THE PROBLEM: Repeat the listing beneath this line exactly, keeping every character.

PROVIDED RECORDS:
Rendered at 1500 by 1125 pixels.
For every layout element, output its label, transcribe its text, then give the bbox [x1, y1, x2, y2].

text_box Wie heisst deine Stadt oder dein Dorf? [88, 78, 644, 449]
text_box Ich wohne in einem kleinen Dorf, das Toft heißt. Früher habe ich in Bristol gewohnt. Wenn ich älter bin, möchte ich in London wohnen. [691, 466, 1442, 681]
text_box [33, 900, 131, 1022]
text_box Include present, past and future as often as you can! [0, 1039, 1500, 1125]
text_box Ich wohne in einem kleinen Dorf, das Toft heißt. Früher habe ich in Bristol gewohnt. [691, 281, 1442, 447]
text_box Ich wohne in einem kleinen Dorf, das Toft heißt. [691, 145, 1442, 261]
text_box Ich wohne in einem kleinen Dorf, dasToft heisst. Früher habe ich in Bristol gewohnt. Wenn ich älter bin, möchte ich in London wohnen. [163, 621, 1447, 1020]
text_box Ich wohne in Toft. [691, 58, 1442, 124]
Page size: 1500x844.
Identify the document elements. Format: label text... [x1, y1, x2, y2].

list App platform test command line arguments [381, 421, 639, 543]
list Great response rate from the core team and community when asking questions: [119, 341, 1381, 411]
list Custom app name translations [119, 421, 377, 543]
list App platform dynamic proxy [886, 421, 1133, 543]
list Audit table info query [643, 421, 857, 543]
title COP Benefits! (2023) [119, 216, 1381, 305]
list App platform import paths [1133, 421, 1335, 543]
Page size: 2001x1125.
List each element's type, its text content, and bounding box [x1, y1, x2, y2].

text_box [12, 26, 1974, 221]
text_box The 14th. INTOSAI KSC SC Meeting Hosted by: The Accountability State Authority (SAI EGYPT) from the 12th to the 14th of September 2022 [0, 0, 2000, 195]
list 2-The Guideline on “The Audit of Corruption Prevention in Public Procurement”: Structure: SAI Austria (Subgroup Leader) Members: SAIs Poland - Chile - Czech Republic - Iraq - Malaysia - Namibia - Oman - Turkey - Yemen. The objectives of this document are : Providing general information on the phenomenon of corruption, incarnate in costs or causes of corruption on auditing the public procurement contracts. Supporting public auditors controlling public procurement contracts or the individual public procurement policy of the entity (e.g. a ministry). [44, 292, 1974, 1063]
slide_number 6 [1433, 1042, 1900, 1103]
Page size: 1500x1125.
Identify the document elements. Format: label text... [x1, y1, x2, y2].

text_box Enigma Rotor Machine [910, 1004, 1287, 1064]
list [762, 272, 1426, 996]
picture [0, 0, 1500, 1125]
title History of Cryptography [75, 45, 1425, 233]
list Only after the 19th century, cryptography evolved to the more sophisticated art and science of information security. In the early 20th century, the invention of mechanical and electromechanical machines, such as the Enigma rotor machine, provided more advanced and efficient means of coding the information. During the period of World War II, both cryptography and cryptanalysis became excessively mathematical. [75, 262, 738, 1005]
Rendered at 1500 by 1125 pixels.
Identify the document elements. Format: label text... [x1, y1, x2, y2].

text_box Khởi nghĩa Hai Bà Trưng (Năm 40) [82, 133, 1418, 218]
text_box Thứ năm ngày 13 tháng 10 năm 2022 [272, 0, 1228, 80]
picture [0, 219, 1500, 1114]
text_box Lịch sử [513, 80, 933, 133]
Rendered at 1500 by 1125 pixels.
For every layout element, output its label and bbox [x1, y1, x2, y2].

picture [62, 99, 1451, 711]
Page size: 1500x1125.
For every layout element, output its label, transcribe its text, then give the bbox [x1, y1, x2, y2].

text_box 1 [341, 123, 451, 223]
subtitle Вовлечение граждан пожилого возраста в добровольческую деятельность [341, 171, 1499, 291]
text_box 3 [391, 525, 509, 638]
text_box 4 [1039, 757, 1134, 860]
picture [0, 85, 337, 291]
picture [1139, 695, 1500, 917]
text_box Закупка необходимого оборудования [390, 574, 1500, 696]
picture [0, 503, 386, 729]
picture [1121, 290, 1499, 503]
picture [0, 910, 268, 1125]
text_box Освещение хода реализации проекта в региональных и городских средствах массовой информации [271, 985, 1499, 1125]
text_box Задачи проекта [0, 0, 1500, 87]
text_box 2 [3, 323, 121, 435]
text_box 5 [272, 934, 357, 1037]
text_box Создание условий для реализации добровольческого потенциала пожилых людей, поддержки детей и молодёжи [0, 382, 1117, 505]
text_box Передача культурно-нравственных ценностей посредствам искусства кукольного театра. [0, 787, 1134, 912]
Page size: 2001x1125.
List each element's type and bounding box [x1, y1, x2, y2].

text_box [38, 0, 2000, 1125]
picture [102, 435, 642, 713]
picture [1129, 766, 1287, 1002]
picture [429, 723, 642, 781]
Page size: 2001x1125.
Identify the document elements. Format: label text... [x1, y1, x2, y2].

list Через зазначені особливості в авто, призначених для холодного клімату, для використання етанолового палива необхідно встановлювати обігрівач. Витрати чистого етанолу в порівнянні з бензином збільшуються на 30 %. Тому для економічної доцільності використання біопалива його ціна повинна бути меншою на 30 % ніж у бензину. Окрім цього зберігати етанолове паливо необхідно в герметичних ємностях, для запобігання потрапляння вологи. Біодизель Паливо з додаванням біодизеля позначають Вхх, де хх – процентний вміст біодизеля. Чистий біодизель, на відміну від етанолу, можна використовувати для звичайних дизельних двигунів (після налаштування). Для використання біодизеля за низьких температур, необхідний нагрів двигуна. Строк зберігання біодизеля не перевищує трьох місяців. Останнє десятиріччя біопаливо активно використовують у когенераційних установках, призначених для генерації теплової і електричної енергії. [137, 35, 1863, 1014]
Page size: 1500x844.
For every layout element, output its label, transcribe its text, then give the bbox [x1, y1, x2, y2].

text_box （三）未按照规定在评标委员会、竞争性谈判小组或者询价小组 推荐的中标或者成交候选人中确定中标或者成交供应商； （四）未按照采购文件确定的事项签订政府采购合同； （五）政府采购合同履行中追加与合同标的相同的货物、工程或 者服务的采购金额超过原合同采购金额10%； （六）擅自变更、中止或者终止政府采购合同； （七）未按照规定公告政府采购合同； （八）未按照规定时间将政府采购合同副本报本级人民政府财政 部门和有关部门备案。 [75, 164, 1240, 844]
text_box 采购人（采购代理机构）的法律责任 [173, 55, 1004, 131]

TASK OUTPUT:
Rendered at 1500 by 1125 pixels.
For every layout element, output its label, transcribe its text, then give the bbox [x1, y1, x2, y2].

text_box Wie heisst deine Stadt oder dein Dorf? [88, 78, 644, 449]
text_box Ich wohne in einem kleinen Dorf, das Toft heißt. Früher habe ich in Bristol gewohnt. Wenn ich älter bin, möchte ich in London wohnen. [691, 466, 1442, 681]
text_box [33, 900, 131, 1022]
text_box Include present, past and future as often as you can! [0, 1039, 1500, 1125]
text_box Ich wohne in einem kleinen Dorf, das Toft heißt. Früher habe ich in Bristol gewohnt. [691, 281, 1442, 447]
text_box Ich wohne in einem kleinen Dorf, das Toft heißt. [691, 145, 1442, 261]
text_box Ich wohne in einem kleinen Dorf, dasToft heisst. Früher habe ich in Bristol gewohnt. Wenn ich älter bin, möchte ich in London wohnen. [163, 621, 1447, 1020]
text_box Ich wohne in Toft. [691, 58, 1442, 124]
Page size: 1500x844.
Identify the document elements. Format: label text... [x1, y1, x2, y2].

list App platform test command line arguments [381, 421, 639, 543]
list Great response rate from the core team and community when asking questions: [119, 341, 1381, 411]
list Custom app name translations [119, 421, 377, 543]
list App platform dynamic proxy [886, 421, 1133, 543]
list Audit table info query [643, 421, 857, 543]
title COP Benefits! (2023) [119, 216, 1381, 305]
list App platform import paths [1133, 421, 1335, 543]
Page size: 2001x1125.
List each element's type, its text content, and bounding box [x1, y1, x2, y2].

text_box [12, 26, 1974, 221]
text_box The 14th. INTOSAI KSC SC Meeting Hosted by: The Accountability State Authority (SAI EGYPT) from the 12th to the 14th of September 2022 [0, 0, 2000, 195]
list 2-The Guideline on “The Audit of Corruption Prevention in Public Procurement”: Structure: SAI Austria (Subgroup Leader) Members: SAIs Poland - Chile - Czech Republic - Iraq - Malaysia - Namibia - Oman - Turkey - Yemen. The objectives of this document are : Providing general information on the phenomenon of corruption, incarnate in costs or causes of corruption on auditing the public procurement contracts. Supporting public auditors controlling public procurement contracts or the individual public procurement policy of the entity (e.g. a ministry). [44, 292, 1974, 1063]
slide_number 6 [1433, 1042, 1900, 1103]
Page size: 1500x1125.
Identify the document elements. Format: label text... [x1, y1, x2, y2].

text_box Enigma Rotor Machine [910, 1004, 1287, 1064]
list [762, 272, 1426, 996]
picture [0, 0, 1500, 1125]
title History of Cryptography [75, 45, 1425, 233]
list Only after the 19th century, cryptography evolved to the more sophisticated art and science of information security. In the early 20th century, the invention of mechanical and electromechanical machines, such as the Enigma rotor machine, provided more advanced and efficient means of coding the information. During the period of World War II, both cryptography and cryptanalysis became excessively mathematical. [75, 262, 738, 1005]
Rendered at 1500 by 1125 pixels.
Identify the document elements. Format: label text... [x1, y1, x2, y2].

text_box Khởi nghĩa Hai Bà Trưng (Năm 40) [82, 133, 1418, 218]
text_box Thứ năm ngày 13 tháng 10 năm 2022 [272, 0, 1228, 80]
picture [0, 219, 1500, 1114]
text_box Lịch sử [513, 80, 933, 133]
Rendered at 1500 by 1125 pixels.
For every layout element, output its label and bbox [x1, y1, x2, y2].

picture [62, 99, 1451, 711]
Page size: 1500x1125.
For every layout element, output its label, transcribe its text, then give the bbox [x1, y1, x2, y2].

text_box 1 [341, 123, 451, 223]
subtitle Вовлечение граждан пожилого возраста в добровольческую деятельность [341, 171, 1499, 291]
text_box 3 [391, 525, 509, 638]
text_box 4 [1039, 757, 1134, 860]
picture [0, 85, 337, 291]
picture [1139, 695, 1500, 917]
text_box Закупка необходимого оборудования [390, 574, 1500, 696]
picture [0, 503, 386, 729]
picture [1121, 290, 1499, 503]
picture [0, 910, 268, 1125]
text_box Освещение хода реализации проекта в региональных и городских средствах массовой информации [271, 985, 1499, 1125]
text_box Задачи проекта [0, 0, 1500, 87]
text_box 2 [3, 323, 121, 435]
text_box 5 [272, 934, 357, 1037]
text_box Создание условий для реализации добровольческого потенциала пожилых людей, поддержки детей и молодёжи [0, 382, 1117, 505]
text_box Передача культурно-нравственных ценностей посредствам искусства кукольного театра. [0, 787, 1134, 912]
Page size: 2001x1125.
List each element's type and bounding box [x1, y1, x2, y2].

text_box [38, 0, 2000, 1125]
picture [102, 435, 642, 713]
picture [1129, 766, 1287, 1002]
picture [429, 723, 642, 781]
Page size: 2001x1125.
Identify the document elements. Format: label text... [x1, y1, x2, y2].

list Через зазначені особливості в авто, призначених для холодного клімату, для використання етанолового палива необхідно встановлювати обігрівач. Витрати чистого етанолу в порівнянні з бензином збільшуються на 30 %. Тому для економічної доцільності використання біопалива його ціна повинна бути меншою на 30 % ніж у бензину. Окрім цього зберігати етанолове паливо необхідно в герметичних ємностях, для запобігання потрапляння вологи. Біодизель Паливо з додаванням біодизеля позначають Вхх, де хх – процентний вміст біодизеля. Чистий біодизель, на відміну від етанолу, можна використовувати для звичайних дизельних двигунів (після налаштування). Для використання біодизеля за низьких температур, необхідний нагрів двигуна. Строк зберігання біодизеля не перевищує трьох місяців. Останнє десятиріччя біопаливо активно використовують у когенераційних установках, призначених для генерації теплової і електричної енергії. [137, 35, 1863, 1014]
Page size: 1500x844.
For every layout element, output its label, transcribe its text, then give the bbox [x1, y1, x2, y2].

text_box （三）未按照规定在评标委员会、竞争性谈判小组或者询价小组 推荐的中标或者成交候选人中确定中标或者成交供应商； （四）未按照采购文件确定的事项签订政府采购合同； （五）政府采购合同履行中追加与合同标的相同的货物、工程或 者服务的采购金额超过原合同采购金额10%； （六）擅自变更、中止或者终止政府采购合同； （七）未按照规定公告政府采购合同； （八）未按照规定时间将政府采购合同副本报本级人民政府财政 部门和有关部门备案。 [75, 164, 1240, 844]
text_box 采购人（采购代理机构）的法律责任 [173, 55, 1004, 131]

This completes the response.